=== Section Start ===

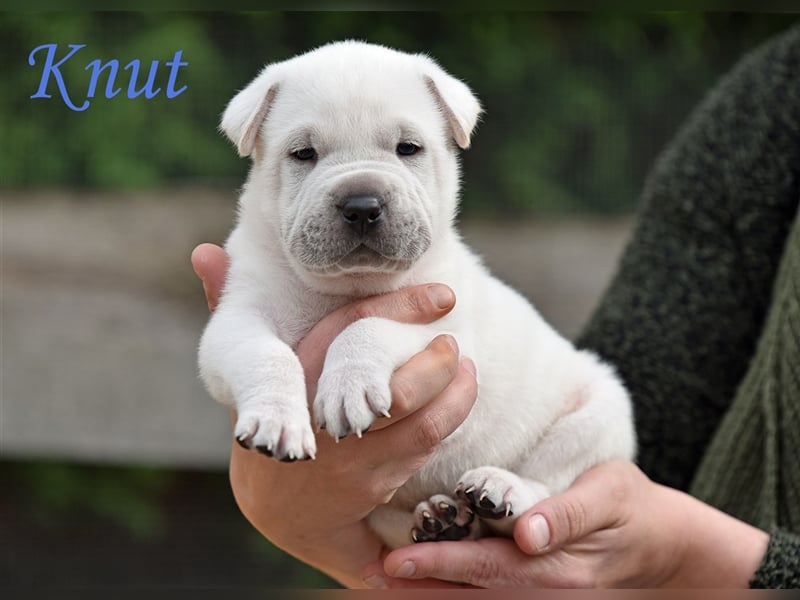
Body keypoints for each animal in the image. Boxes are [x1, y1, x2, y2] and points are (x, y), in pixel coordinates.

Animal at [197, 41, 636, 548]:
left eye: (408, 148)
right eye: (303, 154)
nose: (361, 205)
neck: (350, 285)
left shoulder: (446, 330)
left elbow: (370, 325)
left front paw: (348, 385)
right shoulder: (238, 318)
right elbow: (265, 354)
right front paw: (278, 421)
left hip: (600, 414)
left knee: (547, 480)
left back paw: (499, 488)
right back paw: (442, 521)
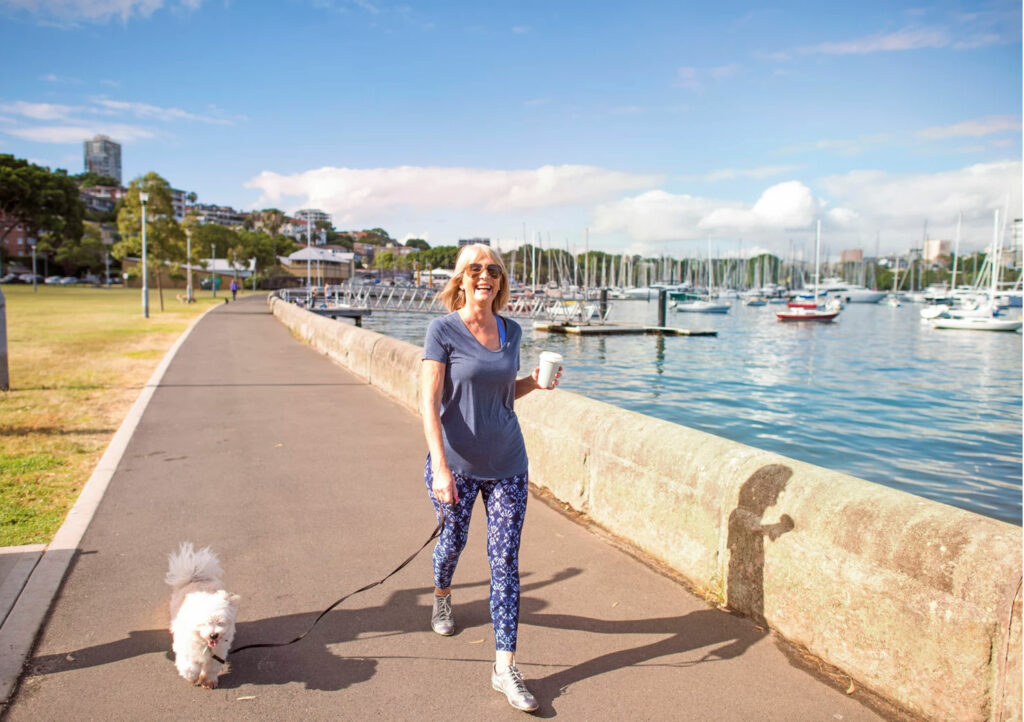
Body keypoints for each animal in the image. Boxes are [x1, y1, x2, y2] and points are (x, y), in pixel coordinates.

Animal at [166, 540, 240, 688]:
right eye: (203, 624)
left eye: (220, 622)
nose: (214, 635)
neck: (206, 644)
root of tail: (195, 577)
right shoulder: (186, 649)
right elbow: (190, 666)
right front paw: (192, 677)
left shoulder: (218, 653)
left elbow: (211, 667)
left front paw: (209, 681)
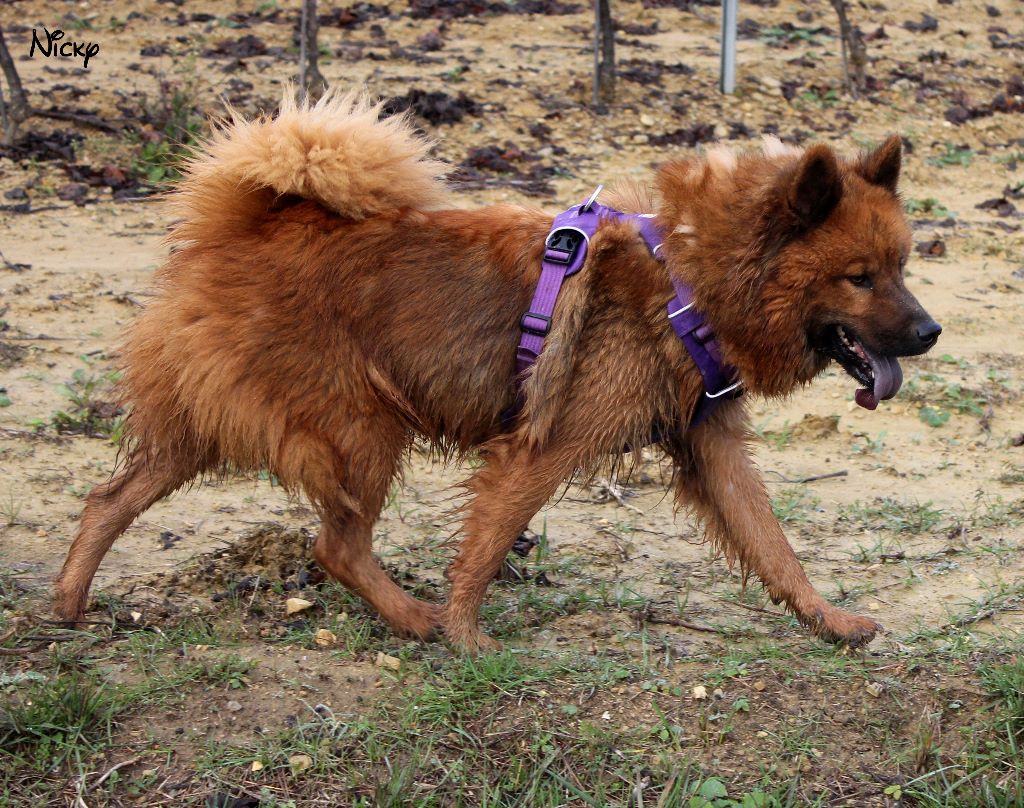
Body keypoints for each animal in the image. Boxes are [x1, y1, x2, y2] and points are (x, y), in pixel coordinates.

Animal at [51, 91, 937, 651]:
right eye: (860, 277)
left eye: (902, 266)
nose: (929, 332)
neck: (688, 279)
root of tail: (240, 225)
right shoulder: (544, 446)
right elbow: (488, 542)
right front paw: (470, 636)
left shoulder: (711, 444)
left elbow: (775, 547)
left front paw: (827, 622)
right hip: (362, 428)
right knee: (336, 545)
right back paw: (418, 621)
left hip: (218, 428)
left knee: (112, 498)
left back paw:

=== Section End ===

## What to work on
From the first line to the last, retype the entries above exactly, minus the pictures.

## Response to the exercise
Body keypoints for each animal in the image. Boxes are [x1, y1, x2, y2] and points are (x, y), in pixel coordinates.

Animal at [197, 41, 636, 548]:
left eye: (408, 148)
right eye: (303, 154)
nose: (361, 205)
neck: (350, 285)
left shoulder: (446, 330)
left elbow: (370, 325)
left front paw: (348, 385)
right shoulder: (238, 318)
right elbow: (265, 354)
right front paw: (278, 421)
left hip: (600, 414)
left knee: (547, 480)
left back paw: (499, 488)
right back paw: (442, 521)
Body keypoints for each animal in the image. Boxes are [x1, y1, x2, y2] and points are (x, y), in pixel coordinates.

Animal at [166, 540, 240, 688]:
right eye: (203, 624)
left eye: (220, 622)
nose: (214, 635)
neck: (206, 644)
root of tail: (195, 577)
right shoulder: (186, 649)
right elbow: (190, 666)
right front paw: (192, 677)
left shoulder: (218, 653)
left elbow: (211, 667)
left front paw: (209, 681)
Body keypoints for each animal in the image. Boxes are [x1, y1, x2, y2] and points are (x, y), in pixel coordinates.

Animal at [51, 91, 937, 651]:
right eye: (860, 277)
left eye: (902, 266)
nose: (929, 332)
neck: (688, 279)
root of tail: (240, 225)
right shoulder: (544, 446)
right elbow: (488, 542)
right front paw: (470, 636)
left shoulder: (711, 444)
left elbow: (775, 547)
left front paw: (827, 622)
right hip: (362, 428)
right knee: (336, 545)
right back paw: (418, 621)
left hip: (218, 428)
left knee: (112, 498)
left back paw:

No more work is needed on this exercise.